Un roman naturel
de Georgi Gospodinov

critiqué par Sahkti, le 2 août 2004
(Genève - 50 ans)


La note:  étoiles
Liberté de l'écriture
Gheorghi Gospodinov appartient à la nouvelle génération littéraire bulgare. Dans "Le roman naturel", on trouve une série d'incipit (Salinger, Dickens, Tolstoï, Defoe…) et une multitude de personnages.
Parmi ceux-ci, Dieu. Avec une nuance formulée par l’auteur : "Le plus simple serait d'appeler le grand tentateur Dieu. Je l'admettrais à la condition que le nom de Dieu signifie la langue. Non pas le Verbe mais la langue. Lui (Dieu, ou la langue) n'a parlé en fait que quelque six jours...".
Selon l’auteur, Dieu aurait perdu l’usage de la langue dès le septième jour. Pour mieux la laisser aux écrivains ?
Le roman naturel est un récit dispersé dans de très courts chapitres qui nous relate l’histoire d’un couple qui se sépare, une femme enceinte de son amant et le déchirement du partage des biens… et du chat.
Avant de céder la place à la narration d’un certain… Gospodinov, tantôt rédacteur ayant reçu un manuscrit anonyme retraçant cette histoire de séparation, tantôt clochard vivant dans un fauteuil à bascule. Deux personnages ? Un seul être ? Naissance d’un trouble que l’auteur cherche à nous faire partager, notamment dans la partie intitulée "Vers l'histoire naturelle d'une mouche", où tout devient brillant, comme scintillant sous les éclats de cristal brisé. Histoire de voir de l’intérieur.

Un très beau roman empreint de doutes et de fausses convictions, par lequel le lecteur se demande où l’auteur veut l’emmener, avant de découvrir qu’il vogue lui-même à la dérive de sa vie. En reliant les débuts de romans, ce que Gheorghi Gospodinov se garde bien de faire à notre place et en donnant un sens à chaque collision du hasard.
D’où le côté naturel du roman…
Patchwork 7 étoiles

La fraîcheur et la liberté de style des premiers chapitres donne à découvrir un auteur s'amusant à brouiller les pistes entre styles et thèmes modernes et classiques, mélange d'esprit potache, de jeu littéraire et d'un brin de ce qui donne unité à la littérature venant de l'est.

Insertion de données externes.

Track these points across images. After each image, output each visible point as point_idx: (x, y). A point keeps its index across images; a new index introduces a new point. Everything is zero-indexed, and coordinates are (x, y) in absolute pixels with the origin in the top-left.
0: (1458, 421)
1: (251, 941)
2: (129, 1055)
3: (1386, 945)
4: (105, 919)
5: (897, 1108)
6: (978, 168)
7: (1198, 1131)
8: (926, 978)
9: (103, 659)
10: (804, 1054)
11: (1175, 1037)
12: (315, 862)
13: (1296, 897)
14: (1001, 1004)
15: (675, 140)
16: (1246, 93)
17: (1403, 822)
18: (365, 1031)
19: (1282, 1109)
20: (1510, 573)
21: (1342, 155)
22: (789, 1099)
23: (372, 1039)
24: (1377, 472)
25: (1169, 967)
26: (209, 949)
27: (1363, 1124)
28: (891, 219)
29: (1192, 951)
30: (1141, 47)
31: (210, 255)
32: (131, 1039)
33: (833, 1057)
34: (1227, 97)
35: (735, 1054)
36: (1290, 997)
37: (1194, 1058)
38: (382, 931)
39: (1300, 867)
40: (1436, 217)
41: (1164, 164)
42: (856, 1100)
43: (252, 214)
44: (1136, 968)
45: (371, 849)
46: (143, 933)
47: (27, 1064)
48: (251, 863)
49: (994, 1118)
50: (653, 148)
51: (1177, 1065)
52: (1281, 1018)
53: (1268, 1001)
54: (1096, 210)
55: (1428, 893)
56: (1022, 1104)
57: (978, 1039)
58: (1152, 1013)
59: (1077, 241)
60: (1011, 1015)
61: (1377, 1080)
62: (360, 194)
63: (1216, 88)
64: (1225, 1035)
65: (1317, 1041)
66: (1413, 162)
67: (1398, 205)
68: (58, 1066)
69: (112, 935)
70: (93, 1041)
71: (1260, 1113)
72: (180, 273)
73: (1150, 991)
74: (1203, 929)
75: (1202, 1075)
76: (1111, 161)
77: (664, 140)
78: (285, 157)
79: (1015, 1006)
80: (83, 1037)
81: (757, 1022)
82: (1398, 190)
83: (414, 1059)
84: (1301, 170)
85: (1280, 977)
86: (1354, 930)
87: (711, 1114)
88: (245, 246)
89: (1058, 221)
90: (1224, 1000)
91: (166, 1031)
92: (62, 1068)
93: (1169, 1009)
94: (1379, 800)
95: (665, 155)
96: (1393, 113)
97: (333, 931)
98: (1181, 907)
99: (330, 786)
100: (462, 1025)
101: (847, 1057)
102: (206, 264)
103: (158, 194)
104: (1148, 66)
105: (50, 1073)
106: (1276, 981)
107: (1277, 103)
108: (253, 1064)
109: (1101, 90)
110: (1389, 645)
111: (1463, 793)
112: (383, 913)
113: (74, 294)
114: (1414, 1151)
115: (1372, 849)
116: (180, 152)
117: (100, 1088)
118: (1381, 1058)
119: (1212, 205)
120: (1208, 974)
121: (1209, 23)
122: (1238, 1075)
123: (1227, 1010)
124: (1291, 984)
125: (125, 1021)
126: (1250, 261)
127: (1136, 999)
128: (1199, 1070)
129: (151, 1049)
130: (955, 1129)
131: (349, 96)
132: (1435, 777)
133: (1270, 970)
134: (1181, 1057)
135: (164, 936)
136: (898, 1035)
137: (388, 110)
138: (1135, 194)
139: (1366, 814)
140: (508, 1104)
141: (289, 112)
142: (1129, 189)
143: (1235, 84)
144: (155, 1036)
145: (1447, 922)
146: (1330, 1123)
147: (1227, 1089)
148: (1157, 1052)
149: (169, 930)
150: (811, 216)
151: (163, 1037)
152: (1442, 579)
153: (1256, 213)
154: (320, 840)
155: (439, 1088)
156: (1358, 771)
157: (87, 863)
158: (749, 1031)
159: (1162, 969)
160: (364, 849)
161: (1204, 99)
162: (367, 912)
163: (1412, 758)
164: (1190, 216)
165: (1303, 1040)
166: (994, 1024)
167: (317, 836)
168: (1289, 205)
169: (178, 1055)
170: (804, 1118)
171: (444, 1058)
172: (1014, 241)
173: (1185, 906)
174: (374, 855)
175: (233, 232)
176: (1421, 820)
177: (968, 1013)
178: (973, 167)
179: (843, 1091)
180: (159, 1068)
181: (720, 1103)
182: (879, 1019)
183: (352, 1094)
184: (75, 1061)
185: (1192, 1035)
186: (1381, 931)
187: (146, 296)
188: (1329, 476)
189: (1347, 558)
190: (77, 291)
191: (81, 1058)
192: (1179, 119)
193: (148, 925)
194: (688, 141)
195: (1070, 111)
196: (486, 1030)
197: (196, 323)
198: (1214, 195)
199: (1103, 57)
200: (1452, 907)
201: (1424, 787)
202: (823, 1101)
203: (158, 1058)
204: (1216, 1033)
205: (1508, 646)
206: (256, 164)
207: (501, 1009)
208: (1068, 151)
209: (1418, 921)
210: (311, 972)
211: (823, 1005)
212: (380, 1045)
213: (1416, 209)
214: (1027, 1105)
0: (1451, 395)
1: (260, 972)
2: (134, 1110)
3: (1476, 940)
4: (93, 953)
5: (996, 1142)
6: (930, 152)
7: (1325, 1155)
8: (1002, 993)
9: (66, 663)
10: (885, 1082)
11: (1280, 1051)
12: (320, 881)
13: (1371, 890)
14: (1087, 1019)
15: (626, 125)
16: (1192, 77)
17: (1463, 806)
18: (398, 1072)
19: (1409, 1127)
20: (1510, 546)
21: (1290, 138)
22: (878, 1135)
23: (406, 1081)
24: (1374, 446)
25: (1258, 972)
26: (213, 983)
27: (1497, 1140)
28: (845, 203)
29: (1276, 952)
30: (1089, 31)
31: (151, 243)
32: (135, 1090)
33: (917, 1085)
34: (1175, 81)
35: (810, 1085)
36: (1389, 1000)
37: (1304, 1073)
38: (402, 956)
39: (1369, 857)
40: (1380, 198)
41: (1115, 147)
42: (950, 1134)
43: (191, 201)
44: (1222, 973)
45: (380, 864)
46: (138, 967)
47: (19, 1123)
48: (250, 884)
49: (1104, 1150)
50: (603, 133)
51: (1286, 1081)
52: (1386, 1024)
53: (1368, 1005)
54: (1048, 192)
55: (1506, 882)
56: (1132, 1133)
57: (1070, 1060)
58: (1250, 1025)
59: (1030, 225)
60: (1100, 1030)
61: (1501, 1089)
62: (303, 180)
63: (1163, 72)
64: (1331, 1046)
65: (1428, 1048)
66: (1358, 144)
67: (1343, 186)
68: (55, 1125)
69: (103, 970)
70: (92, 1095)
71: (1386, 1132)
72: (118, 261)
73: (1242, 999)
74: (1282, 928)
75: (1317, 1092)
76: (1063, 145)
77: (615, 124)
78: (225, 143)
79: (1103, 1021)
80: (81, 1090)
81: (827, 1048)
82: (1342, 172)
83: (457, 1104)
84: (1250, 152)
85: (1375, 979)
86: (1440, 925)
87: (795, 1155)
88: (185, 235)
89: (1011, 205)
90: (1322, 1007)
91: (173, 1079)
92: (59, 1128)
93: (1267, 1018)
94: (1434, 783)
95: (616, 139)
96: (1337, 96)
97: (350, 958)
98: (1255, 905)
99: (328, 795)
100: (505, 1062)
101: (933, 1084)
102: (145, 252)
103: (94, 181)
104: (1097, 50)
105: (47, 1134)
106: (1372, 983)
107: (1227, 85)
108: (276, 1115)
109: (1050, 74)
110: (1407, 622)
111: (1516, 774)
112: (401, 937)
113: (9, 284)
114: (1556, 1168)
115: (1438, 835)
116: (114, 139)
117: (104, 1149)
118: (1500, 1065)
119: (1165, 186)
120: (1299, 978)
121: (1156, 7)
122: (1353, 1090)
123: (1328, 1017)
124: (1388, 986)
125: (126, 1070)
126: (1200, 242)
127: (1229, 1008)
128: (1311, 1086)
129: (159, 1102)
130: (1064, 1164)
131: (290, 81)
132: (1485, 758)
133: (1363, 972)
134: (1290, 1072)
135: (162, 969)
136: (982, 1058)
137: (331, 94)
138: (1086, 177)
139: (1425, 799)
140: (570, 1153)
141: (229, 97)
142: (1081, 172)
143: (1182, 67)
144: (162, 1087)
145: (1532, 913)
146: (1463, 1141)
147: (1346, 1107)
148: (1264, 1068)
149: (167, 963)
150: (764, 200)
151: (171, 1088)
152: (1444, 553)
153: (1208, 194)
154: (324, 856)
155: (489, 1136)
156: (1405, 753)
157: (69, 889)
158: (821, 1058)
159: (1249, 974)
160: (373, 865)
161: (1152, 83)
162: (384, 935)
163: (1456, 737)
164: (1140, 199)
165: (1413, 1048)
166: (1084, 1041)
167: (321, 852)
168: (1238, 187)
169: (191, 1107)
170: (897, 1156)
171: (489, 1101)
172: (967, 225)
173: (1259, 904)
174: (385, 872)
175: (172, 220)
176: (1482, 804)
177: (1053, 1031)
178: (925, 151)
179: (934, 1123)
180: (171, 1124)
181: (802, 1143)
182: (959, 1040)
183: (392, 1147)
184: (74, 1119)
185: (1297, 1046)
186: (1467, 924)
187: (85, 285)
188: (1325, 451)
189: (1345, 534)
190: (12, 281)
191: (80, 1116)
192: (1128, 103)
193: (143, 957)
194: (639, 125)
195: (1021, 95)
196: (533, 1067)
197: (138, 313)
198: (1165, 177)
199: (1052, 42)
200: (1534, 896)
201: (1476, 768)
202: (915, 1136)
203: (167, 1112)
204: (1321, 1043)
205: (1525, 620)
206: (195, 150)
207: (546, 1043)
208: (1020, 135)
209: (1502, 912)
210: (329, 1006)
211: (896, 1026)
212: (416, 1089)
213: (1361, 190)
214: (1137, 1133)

Les chapitres se laissent découvrir comme s'il s'agissait de nouvelles courtes, dont le fil, de l'une à l'autre, ne serait guère plus qu'une ambition, toute en recul, d'atteindre au "roman naturel".

Mais, mais, mais... Même si tous les ingrédients viennent peu à peu à habiter ce roman sur le roman, même si la forme s'envole parfois au gré de l'humour et de belles touches faites au papier, on ne peut s'empêcher de voir là un exercice de style (Queneau cité en quatrième de couverture) et un certain laisser-aller, comme si l'auteur faisait le pari de la réussite en laissant couler sa plume là où elle veut bien aller. Parfois ça marche, parfois non et on décroche alors en survol quelques pages en escomptant reprise à la nouvelle suivante..

Un bouquin qui laisse néanmoins le goût ou l'envie de découvrir ce que Gheorghi Gospodinov a pu s'amuser à écrire par ailleurs. Parce qu'une chose est sûr Gheorghi Gospodinov s'amuse et ça n'est vraiment pas chose désagréable.

Un extrait :

"Je suis trop gêné pour rester davantage. je me lève et m'en vais. Elles semblent me remarquer seulement maintenant, se taisent et boivent leur café d'un air concentré. Tout en me dirigeant chez moi, je me dis que l'espace d'une demi-heure j'ai été plus intime avec ces deux femmes que le seront jamais leurs propres maris. Triste conclusion. Il y a sûrement quelque part d'autres hommes qui, de la même manière, sont bien plus intimes que vous avec votre propre femme."